Give all of the data again exactly as written, omitting every image.

(Collected data)
• • • • • • •

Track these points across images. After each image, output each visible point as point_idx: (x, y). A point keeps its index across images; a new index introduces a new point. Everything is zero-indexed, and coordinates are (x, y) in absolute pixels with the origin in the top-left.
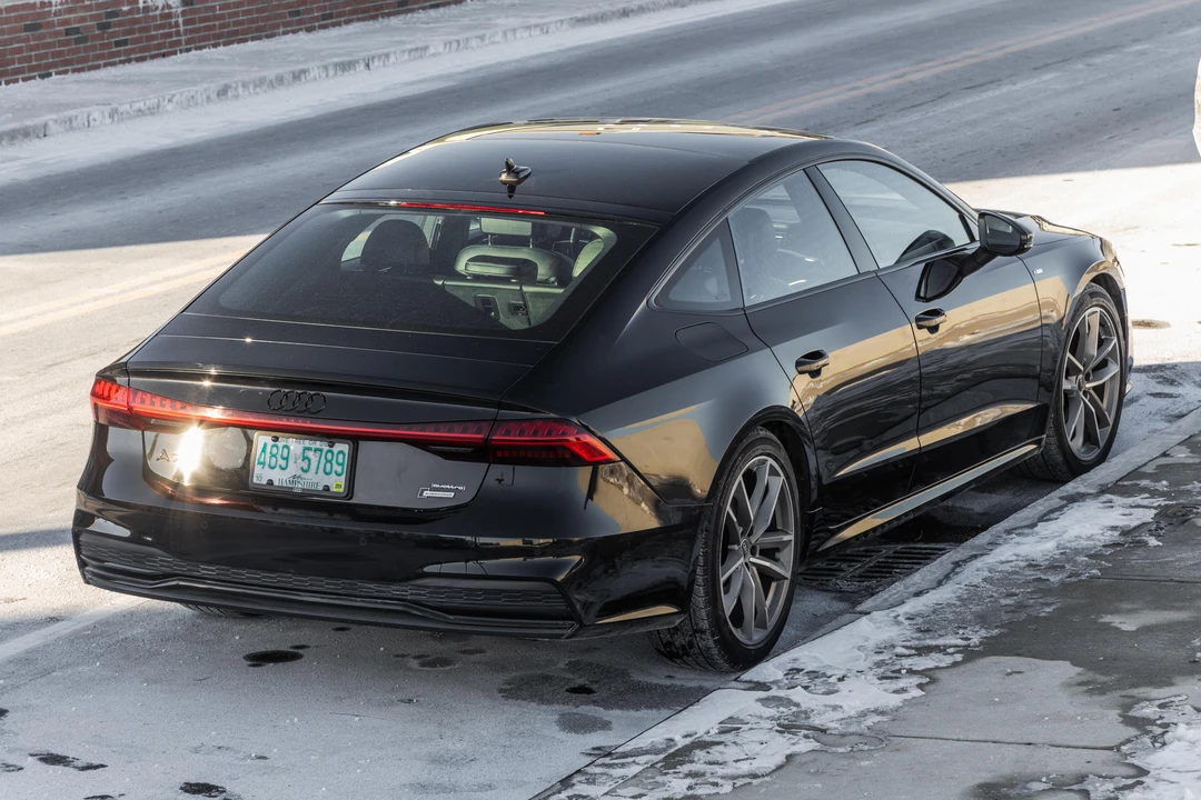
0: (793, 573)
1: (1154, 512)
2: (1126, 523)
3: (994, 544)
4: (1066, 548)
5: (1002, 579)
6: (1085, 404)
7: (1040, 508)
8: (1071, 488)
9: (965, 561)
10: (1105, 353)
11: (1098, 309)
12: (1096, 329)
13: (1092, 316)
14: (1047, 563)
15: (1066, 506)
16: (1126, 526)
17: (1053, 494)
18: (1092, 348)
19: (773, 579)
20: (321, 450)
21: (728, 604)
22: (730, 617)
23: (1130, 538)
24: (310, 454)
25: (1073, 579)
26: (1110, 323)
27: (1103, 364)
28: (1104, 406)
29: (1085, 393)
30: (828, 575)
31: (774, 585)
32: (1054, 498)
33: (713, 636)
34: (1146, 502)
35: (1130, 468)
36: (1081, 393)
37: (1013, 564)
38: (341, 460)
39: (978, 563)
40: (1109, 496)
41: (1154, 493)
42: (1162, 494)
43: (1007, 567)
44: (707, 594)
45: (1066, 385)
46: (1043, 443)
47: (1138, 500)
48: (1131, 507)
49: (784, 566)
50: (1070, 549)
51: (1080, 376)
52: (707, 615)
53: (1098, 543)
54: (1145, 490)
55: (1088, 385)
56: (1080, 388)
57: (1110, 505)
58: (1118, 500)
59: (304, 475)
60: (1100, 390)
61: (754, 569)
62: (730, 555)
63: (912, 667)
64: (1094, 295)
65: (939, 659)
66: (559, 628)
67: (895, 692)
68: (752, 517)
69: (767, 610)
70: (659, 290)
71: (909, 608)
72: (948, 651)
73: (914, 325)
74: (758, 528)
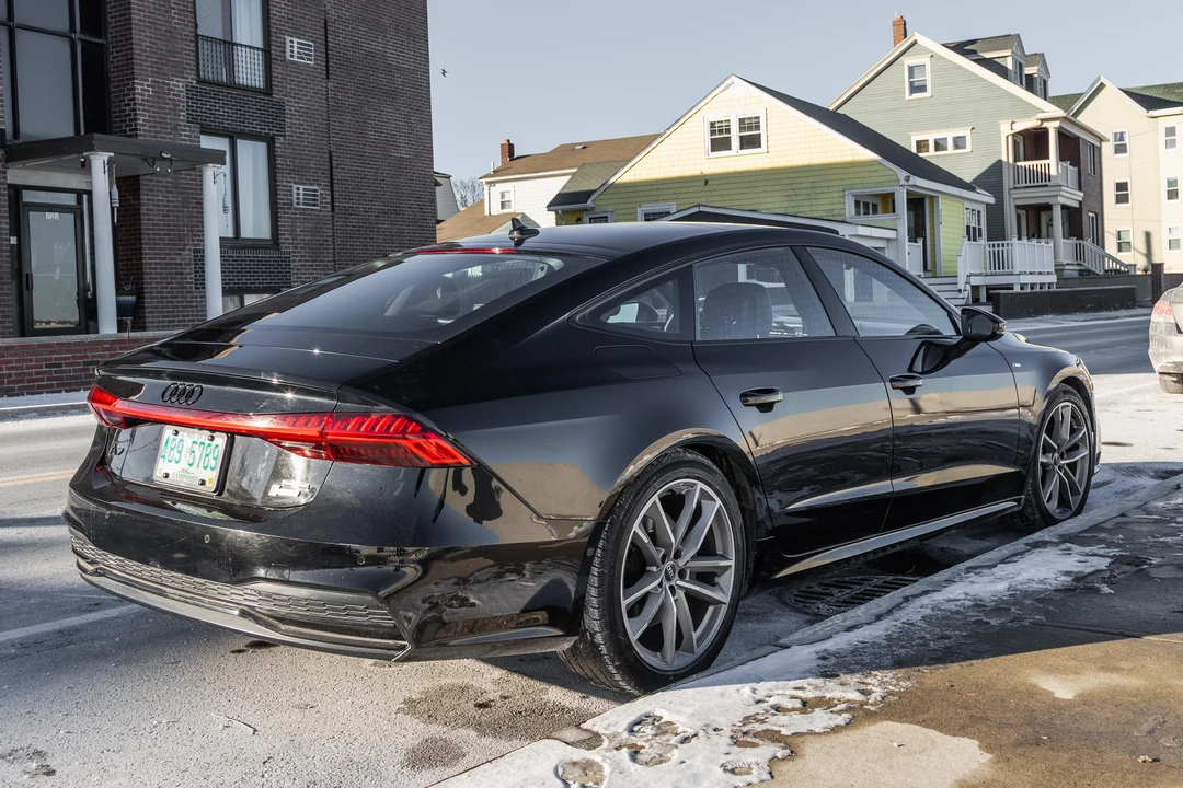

• • • • • • •

Result of the task:
Track these points across images. After each image, output each visible point as point_idx: (x, y). A point keeps its index across images; a new index introduces a new point. Everything is zero-indexed, and coordinates are (x, y) in absolute pixels with the origin in the top-left.
0: (793, 573)
1: (1154, 512)
2: (1126, 523)
3: (994, 544)
4: (1066, 548)
5: (1002, 579)
6: (1085, 404)
7: (1040, 508)
8: (1071, 488)
9: (965, 561)
10: (1105, 353)
11: (1098, 309)
12: (1096, 329)
13: (1092, 316)
14: (1047, 563)
15: (1066, 506)
16: (1126, 526)
17: (1053, 494)
18: (1092, 348)
19: (773, 579)
20: (321, 450)
21: (728, 604)
22: (730, 617)
23: (1130, 538)
24: (310, 454)
25: (1073, 579)
26: (1110, 323)
27: (1103, 364)
28: (1104, 406)
29: (1085, 393)
30: (828, 575)
31: (774, 585)
32: (1054, 498)
33: (713, 636)
34: (1146, 502)
35: (1130, 468)
36: (1081, 393)
37: (1013, 564)
38: (341, 460)
39: (978, 563)
40: (1109, 496)
41: (1154, 493)
42: (1162, 494)
43: (1007, 567)
44: (707, 594)
45: (1066, 385)
46: (1043, 443)
47: (1138, 500)
48: (1131, 507)
49: (784, 566)
50: (1070, 549)
51: (1080, 376)
52: (707, 615)
53: (1098, 543)
54: (1145, 490)
55: (1088, 385)
56: (1080, 388)
57: (1110, 505)
58: (1118, 500)
59: (304, 475)
60: (1100, 390)
61: (754, 569)
62: (730, 555)
63: (912, 667)
64: (1094, 295)
65: (939, 659)
66: (559, 628)
67: (895, 692)
68: (752, 517)
69: (767, 610)
70: (659, 290)
71: (909, 608)
72: (948, 651)
73: (914, 325)
74: (758, 528)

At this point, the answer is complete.